Les hommes forts existent-ils ? Quelques années après la guerre, en plein vogue néo-réaliste aux États-Unis, Preminger répond par la négative avec Where the Sidewalk Ends. Mark Dixon (Dana Andrews) est un flic hard boiled comme le roman noir en a produit des dizaines, mais sa violence est une tare incontrôlée : fils honteux de malfrat, il tue, par accident, Kenneth Paine, un ancien marine reconverti dans le banditisme. Pris dans les rets d'un mensonge qui n'en finit plus, Dixon devient alors le maître d'œuvre d'une vaste mise en scène (maquiller le meurtre en disparition, multiplier les interrogatoires sur la « cavale » du défunt) dont il est le démiurge secret.
Comme Lydecker dans Laura, comme Steven dans Bunny Lake a disparu, Dixon est un manipulateur : toujours à l'arrière-plan, à la pointe d'un triangle composé par ses collègues crédules et les proches de sa victime, l'inspecteur fait face au spectateur, le visage crispé et l'œil inquiet. Ce face à face est reconduit tout au long du film comme la manifestation de son honnêteté morale, comme si le personnage, face au quatrième mur de l'écran, en appelait à la miséricorde d'un public élevé au statut de juge, pour lui déceler une dernière part de bonté. Rien de surprenant à ce que la scène de son aveu se déroule dans un gros plan fixe, que perce par instant le regard-caméra de Dana Andrews, dans l'un de ses plus beaux rôles.

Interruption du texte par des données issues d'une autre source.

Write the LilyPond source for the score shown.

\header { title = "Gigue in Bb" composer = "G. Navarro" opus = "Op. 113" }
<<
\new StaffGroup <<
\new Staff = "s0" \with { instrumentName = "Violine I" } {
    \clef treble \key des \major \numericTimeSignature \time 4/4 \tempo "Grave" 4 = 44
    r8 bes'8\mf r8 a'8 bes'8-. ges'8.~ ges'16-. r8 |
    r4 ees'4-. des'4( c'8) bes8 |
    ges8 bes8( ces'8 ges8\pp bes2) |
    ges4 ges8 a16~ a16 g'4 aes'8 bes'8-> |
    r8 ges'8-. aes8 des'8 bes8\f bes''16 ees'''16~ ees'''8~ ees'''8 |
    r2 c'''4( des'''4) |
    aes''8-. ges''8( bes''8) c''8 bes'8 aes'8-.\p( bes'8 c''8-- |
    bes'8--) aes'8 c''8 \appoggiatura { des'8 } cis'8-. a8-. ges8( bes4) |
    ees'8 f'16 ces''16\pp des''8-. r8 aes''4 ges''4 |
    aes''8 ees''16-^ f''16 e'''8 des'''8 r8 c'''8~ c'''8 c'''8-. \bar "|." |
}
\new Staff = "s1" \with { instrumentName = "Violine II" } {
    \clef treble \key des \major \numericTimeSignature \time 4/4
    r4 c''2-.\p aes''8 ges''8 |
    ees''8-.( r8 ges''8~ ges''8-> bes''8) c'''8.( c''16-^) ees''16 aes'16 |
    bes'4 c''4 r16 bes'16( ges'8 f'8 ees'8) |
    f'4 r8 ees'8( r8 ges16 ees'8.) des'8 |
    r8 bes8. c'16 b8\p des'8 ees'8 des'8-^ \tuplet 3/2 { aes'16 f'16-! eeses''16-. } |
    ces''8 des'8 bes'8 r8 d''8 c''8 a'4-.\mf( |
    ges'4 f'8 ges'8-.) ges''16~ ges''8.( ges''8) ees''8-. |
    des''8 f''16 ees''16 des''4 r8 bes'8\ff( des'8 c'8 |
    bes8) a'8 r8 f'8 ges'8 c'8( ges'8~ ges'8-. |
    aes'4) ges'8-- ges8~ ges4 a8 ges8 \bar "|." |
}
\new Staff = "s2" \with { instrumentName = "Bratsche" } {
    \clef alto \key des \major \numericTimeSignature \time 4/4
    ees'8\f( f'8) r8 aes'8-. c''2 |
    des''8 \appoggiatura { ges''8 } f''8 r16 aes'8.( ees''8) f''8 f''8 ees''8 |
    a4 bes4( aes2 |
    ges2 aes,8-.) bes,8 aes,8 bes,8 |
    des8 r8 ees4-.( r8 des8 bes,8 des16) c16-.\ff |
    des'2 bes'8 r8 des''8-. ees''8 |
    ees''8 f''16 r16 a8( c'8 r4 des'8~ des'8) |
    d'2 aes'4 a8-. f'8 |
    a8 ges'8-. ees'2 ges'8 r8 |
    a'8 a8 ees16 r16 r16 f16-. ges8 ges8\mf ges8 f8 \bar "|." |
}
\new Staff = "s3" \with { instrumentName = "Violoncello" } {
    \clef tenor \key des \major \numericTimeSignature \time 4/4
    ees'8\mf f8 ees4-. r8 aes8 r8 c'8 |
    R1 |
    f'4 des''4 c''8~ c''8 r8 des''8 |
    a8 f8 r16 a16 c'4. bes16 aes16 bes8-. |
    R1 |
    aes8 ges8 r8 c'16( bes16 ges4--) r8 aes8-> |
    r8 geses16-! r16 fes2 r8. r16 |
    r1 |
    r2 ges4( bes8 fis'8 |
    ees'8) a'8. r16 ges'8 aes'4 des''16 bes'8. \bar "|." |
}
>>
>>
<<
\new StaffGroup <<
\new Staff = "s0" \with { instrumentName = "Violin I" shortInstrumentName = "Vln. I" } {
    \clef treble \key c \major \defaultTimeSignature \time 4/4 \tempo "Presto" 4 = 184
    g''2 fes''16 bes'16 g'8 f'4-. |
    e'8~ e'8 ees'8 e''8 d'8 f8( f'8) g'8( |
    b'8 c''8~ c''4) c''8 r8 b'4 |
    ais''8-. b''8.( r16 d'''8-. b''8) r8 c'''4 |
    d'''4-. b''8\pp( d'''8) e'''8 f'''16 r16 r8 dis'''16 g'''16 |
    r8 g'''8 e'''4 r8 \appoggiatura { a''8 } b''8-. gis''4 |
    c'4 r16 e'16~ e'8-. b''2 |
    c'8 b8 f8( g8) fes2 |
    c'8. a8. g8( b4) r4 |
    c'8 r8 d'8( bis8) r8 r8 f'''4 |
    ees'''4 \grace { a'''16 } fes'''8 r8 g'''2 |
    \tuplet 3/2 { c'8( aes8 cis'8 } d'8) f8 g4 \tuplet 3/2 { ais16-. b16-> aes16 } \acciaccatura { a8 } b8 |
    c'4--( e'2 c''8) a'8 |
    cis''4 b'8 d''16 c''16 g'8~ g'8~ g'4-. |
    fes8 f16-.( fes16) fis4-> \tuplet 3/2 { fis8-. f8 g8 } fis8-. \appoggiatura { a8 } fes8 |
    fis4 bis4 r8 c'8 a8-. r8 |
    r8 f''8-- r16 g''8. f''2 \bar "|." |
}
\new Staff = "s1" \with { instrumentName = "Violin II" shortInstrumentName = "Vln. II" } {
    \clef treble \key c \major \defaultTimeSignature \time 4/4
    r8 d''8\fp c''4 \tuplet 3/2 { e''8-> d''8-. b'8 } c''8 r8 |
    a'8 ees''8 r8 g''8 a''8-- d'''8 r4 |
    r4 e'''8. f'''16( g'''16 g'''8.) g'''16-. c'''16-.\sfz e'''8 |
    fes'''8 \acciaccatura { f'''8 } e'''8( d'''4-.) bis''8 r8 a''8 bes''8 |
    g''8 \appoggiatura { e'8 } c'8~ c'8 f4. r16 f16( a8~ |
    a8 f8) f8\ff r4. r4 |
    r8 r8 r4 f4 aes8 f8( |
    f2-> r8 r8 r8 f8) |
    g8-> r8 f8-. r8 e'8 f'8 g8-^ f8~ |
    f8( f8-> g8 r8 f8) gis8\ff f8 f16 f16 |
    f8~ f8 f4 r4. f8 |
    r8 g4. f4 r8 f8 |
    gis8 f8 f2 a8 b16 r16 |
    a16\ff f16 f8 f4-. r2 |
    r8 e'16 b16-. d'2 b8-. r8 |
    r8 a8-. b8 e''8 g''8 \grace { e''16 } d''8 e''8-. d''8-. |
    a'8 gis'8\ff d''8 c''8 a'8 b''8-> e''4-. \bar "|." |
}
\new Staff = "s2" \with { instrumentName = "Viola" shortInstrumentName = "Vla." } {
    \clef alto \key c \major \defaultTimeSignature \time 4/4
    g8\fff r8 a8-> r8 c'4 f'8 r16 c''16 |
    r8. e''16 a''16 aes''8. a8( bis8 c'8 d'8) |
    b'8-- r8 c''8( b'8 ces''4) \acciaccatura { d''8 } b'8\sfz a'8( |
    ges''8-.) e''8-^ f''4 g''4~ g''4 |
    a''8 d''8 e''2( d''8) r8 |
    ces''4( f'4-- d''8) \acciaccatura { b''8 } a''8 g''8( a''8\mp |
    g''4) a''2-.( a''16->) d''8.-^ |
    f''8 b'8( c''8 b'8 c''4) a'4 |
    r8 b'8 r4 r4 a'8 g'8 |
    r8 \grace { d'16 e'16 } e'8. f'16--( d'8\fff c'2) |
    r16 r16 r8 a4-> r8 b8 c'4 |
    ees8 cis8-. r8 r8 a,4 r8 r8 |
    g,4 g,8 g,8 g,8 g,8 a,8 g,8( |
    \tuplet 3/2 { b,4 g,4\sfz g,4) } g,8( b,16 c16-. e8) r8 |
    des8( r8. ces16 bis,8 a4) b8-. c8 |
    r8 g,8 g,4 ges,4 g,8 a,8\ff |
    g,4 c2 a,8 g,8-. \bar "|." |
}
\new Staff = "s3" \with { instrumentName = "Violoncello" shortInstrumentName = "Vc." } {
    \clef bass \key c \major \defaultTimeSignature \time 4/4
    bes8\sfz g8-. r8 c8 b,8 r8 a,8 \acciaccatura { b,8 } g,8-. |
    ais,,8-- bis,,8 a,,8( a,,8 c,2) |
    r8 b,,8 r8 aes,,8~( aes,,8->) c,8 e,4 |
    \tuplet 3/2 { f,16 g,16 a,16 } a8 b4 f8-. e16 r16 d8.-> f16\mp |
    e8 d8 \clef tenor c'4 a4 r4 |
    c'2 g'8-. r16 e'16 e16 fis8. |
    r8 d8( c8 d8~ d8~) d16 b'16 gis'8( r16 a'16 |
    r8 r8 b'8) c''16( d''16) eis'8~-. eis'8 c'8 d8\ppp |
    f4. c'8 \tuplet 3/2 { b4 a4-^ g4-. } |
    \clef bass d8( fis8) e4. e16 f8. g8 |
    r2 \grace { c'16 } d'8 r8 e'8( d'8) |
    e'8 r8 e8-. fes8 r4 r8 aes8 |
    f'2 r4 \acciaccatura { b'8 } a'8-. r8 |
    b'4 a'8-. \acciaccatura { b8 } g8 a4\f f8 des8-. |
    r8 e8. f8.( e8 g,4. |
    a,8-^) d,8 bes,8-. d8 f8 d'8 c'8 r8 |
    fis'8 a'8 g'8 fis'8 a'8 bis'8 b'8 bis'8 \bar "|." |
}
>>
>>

Car contrairement aux autres démiurges du cinéma de Preminger, Dixon est aussi metteur en scène faillible, médiocre, puisque son idéal ne se situe dans la construction d'un plan machiavélique, mais dans la promesse d'une autre vie, entrouverte par le personnage de Morgan Taylor (Gene Tierney), la compagne de l'homme qu'il a tué. À ses côtés, Dixon acquiert une stature de bon samaritain et endosse le rôle délaissé par l'ancien mari, devenu violent et joueur au retour du front. Après avoir endossé son costume le soir du meurtre pour tromper la police, Dixon devient peu à peu Paine lui-même, réduisant a minima la différence entre l'homme de loi et le criminel. En avance sur son temps, Preminger annonce la thématique de l'ambiguïté morale des forces de l'ordre, au cœur du cinéma policier américain des années 70. C'est pour illustrer ce principe de gémellité que Preminger s'avère le plus inspiré, rejouant des séquences d'un bout à l'autre du film (la confrontation Dixon/Paine se reconfigure lors du finale opposant le mafieux Scalese à Dixon). Le flics et les voyous ont en partage une conscience partagée du tragique de l'existence, l'espace urbain ressemblant à une vaste prison à ciel ouvert où chacun est en liberté provisoire.